NBlog March 17 (St. Patrick's day)

I've said quite a lot about our monthly cycle. We find a month long enough to explore an information risk and security topic in some depth, and yet short enough to avoid terminal boredom.

There are two longer cycles too.  A few topics get brought up every year because strong security awareness is such an important and valuable control in the obvious areas such as:

  • Malware
  • Social engineering 
  • Physical security

Other awareness topics are dusted off and refreshed every so often too - things such as:
  • Securing portable IT devices
  • Cryptography including authentication and access control
  • Privacy
  • Fraud
  • Patching, version control, change management and so on. 
Although it's not as critical for everyone to know all about them, a general appreciation is beneficial so these get updated every few years.

As well as covering specific topics, there are more fundamental themes such as:
  • Information risk and security (of course!)
  • Governance
  • Compliance
  • Control
  • Responsibility and accountability
  • Management, oversight, monitoring and directing information risk and security
  • Business
  • Technology
  • Information

Occasionally we highlight and explore those individual themes in isolation, although normally they are just an integral part of the monthly modules.

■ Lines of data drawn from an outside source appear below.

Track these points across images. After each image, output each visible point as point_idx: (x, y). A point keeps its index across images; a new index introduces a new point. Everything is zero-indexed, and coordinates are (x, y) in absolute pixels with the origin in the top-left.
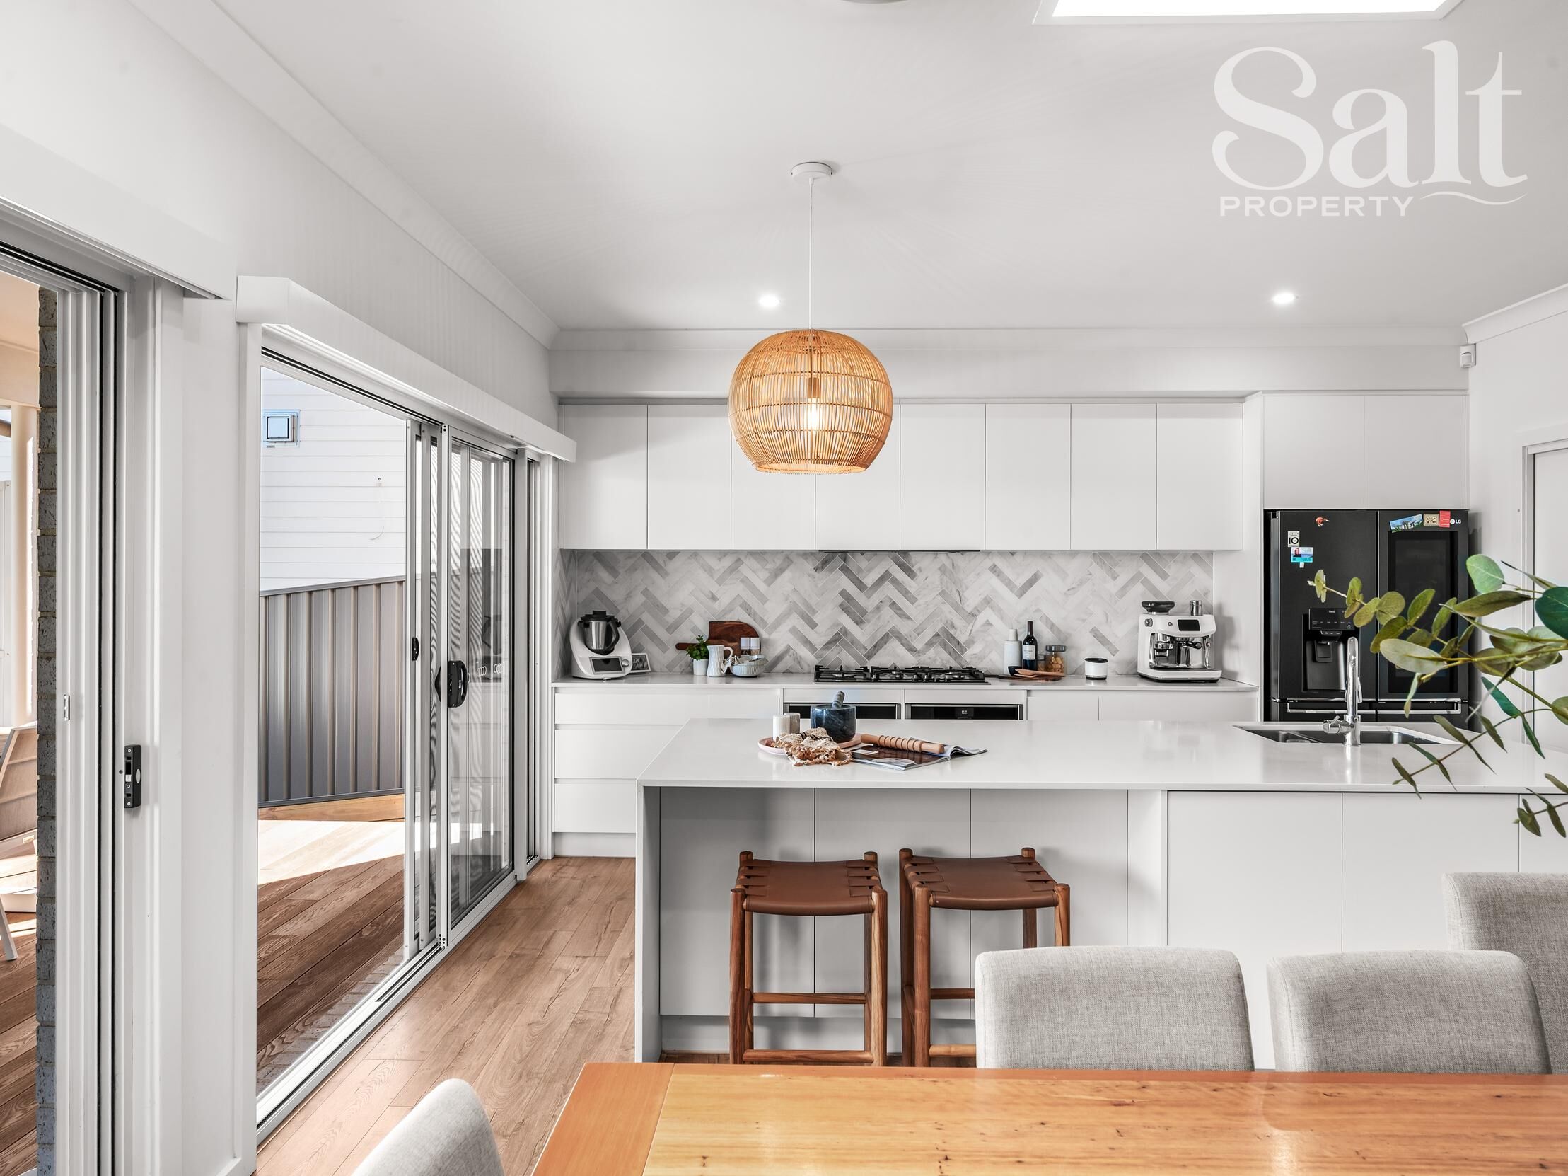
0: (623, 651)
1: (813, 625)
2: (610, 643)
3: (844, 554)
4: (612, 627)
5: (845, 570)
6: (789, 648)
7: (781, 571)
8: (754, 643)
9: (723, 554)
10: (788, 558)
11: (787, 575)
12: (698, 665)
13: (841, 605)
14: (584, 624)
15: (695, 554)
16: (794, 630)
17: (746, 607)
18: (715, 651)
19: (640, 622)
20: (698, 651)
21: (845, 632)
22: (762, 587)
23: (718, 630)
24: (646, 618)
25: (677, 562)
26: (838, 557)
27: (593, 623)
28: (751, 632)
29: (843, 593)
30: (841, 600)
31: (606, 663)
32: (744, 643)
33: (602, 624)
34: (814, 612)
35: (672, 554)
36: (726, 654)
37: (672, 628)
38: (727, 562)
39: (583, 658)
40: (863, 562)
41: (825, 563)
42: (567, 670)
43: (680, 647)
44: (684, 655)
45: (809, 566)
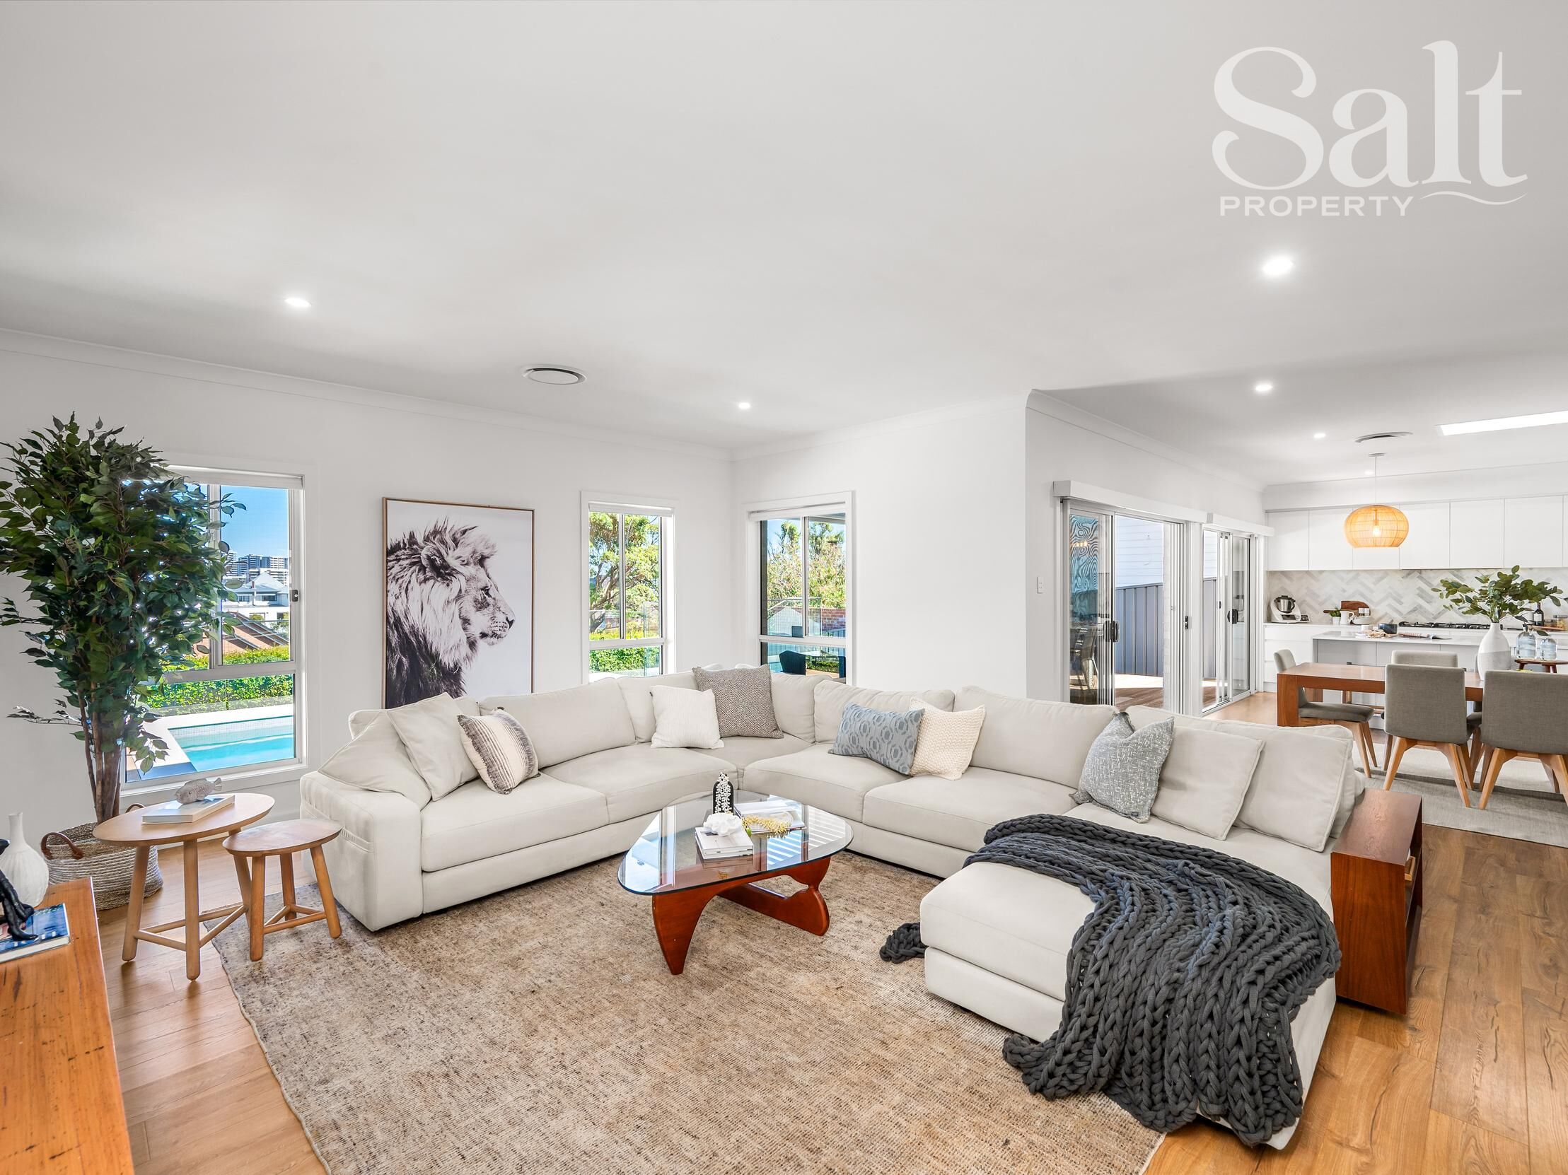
0: (1296, 612)
1: (1401, 603)
2: (1290, 609)
3: (1420, 571)
4: (1291, 602)
5: (1421, 578)
6: (1386, 614)
7: (1382, 578)
8: (1366, 611)
9: (1349, 571)
10: (1386, 573)
11: (1385, 580)
12: (1336, 619)
13: (1418, 594)
14: (1278, 600)
15: (1333, 572)
16: (1389, 605)
17: (1362, 595)
18: (1344, 614)
19: (1304, 601)
20: (1336, 614)
21: (1421, 607)
22: (1372, 586)
23: (1347, 604)
24: (1308, 599)
25: (1324, 574)
26: (1416, 572)
27: (1282, 600)
28: (1365, 606)
29: (1419, 588)
30: (1418, 591)
31: (1288, 616)
32: (1361, 610)
33: (1286, 601)
34: (1402, 597)
35: (1321, 572)
36: (1351, 615)
37: (1321, 604)
38: (1351, 575)
39: (1277, 614)
40: (1432, 574)
41: (1409, 574)
42: (1269, 619)
43: (1325, 612)
44: (1328, 615)
45: (1399, 576)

Like threads woven through all the materials, the themes link successive modules together into a coherent mesh, a fabric strip rather than a random assortment of fragments. They help us 'tell the story' of information security.

The long-term thematic approach is a convenient way to handle the inevitable tangents and asides, plus cross-over between many topics. For example, "phishing" involves social engineering, technology, authentication, malware, Internet security, fraud and more. In an awareness piece on phishing, we don't necessarily need to go into depth on those other aspects since they have been and will again be covered, at other times. It's OK to bring them up briefly and move on. In the same way later on, a briefing or seminar about, say, social engineering might casually mention phishing without having to stop and explain it.

I'll end today by mentioning that not everything we do is cyclical or repetitive. Part of the fun in this game involves spotting and responding to changes - new threats, new modes of attack, new incidents, new challenges, new wrinkles, new tricks ... which finally brings me back on track to talk about April's awareness topic, security innovation. Must press on: awareness stuff to prepare before digging out a green teeshirt and the obligatory pint of Guinness.

May all your information risks be in the green today.  Slainte!